1. The source tablet tags transactions with comments so that MySQL binlogs
contain the filtering data needed during the resharding process. The
comments describe the scope of each transaction (its keyspace ID,
table, etc.).
1. A server process uses the comments to filter the MySQL binlogs and
stream the correct data to the destination tablet.
1. A client process on the destination tablet applies the filtered logs,
which are just regular SQL statements at this point.
### Additional Tools and Processes
Vitess provides the following tools to help manage range-based shards:
* The [vtctl](/reference/vtctl.html) command-line tool supports
functions for managing keyspaces, shards, tablets, and more.
* Client APIs account for sharding operations.
* The [MapReduce framework](https://github.com/youtube/vitess/blob/master/java/vtgate-client/src/main/java/com/youtube/vitess/vtgate/hadoop/README.md)

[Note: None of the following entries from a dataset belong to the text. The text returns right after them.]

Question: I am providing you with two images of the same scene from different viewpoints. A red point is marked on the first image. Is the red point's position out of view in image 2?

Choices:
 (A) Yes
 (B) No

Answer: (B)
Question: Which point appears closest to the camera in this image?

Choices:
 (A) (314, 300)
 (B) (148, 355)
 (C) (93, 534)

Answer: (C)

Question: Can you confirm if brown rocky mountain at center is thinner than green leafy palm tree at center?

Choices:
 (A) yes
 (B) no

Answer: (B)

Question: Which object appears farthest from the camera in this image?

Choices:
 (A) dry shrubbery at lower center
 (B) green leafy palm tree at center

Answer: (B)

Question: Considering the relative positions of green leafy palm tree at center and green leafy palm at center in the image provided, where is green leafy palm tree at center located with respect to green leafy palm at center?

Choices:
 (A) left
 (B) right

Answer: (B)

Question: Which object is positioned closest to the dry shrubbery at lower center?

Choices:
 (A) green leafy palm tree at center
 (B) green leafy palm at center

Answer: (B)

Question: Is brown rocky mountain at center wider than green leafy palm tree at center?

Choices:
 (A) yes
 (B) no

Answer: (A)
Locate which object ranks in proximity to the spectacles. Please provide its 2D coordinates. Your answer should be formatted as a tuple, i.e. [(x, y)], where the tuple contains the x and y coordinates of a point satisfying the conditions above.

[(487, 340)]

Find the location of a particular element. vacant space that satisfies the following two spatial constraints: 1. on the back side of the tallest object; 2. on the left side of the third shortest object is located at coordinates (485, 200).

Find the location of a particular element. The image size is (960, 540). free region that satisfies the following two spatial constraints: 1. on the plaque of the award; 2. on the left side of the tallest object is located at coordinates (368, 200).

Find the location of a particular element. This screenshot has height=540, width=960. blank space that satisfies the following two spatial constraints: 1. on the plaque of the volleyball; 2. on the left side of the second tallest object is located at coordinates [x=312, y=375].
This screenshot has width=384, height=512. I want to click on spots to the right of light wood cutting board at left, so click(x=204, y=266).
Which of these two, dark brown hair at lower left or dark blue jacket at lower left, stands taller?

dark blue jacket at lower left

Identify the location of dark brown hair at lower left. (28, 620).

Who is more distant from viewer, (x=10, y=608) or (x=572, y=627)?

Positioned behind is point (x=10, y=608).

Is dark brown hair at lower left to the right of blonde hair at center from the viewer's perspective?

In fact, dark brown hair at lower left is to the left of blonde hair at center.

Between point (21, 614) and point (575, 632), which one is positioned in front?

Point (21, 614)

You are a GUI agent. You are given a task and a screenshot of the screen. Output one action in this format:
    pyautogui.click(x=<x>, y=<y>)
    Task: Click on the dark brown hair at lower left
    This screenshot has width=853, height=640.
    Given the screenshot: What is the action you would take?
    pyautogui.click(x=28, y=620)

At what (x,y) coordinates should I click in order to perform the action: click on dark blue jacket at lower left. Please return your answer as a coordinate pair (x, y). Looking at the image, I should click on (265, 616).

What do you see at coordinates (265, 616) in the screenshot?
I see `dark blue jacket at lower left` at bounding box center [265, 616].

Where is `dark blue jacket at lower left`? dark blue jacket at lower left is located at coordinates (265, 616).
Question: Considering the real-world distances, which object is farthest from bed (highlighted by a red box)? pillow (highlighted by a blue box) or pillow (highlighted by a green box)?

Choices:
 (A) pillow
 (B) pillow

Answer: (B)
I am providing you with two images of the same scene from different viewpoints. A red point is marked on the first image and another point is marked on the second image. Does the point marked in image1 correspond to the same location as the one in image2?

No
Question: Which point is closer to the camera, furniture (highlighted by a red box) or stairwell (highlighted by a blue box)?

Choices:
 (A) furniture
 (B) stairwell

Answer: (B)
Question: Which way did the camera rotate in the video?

fully utilizes key ranges to read data as quickly as possible,
concurrently from all shards and all replicas.
## Custom Sharding
If your application already supports sharding or if you want to control
exactly which shard handles each query, Vitess can support your custom
sharding scheme. In that use case, each keyspace has a collection of
shards, and the client code always specifies the shard to which it is
directing a query.
One example of a custom sharding scheme is lookup-based sharding. In
lookup-based sharding, one keyspace is used as a lookup keyspace, and
it contains the mapping between a record's identifying key and the name
of the record's shard. To execute a query, the client first checks the
lookup table to locate the correct shard name and then routes the query
to that shard.
In a custom sharding scheme, shards can use any name you choose, and
they are always addressed by name. The vtgate API calls to use are
ExecuteShard
, ExecuteBatchShard
, and
StreamExecuteShard
. None of the API calls for
**KeyspaceIds**, **KeyRanges**, or **EntityIds** are compatible with
a custom sharding scheme. Vitess' tools and processes for automated
resharding also do not support custom sharding schemes.
If you use a custom sharding scheme, you can still use the
[MapReduce framework](https://github.com/youtube/vitess/blob/master/java/vtgate-client/src/main/java/com/youtube/vitess/vtgate/hadoop/README.md)
to iterate over the data on multiple shards.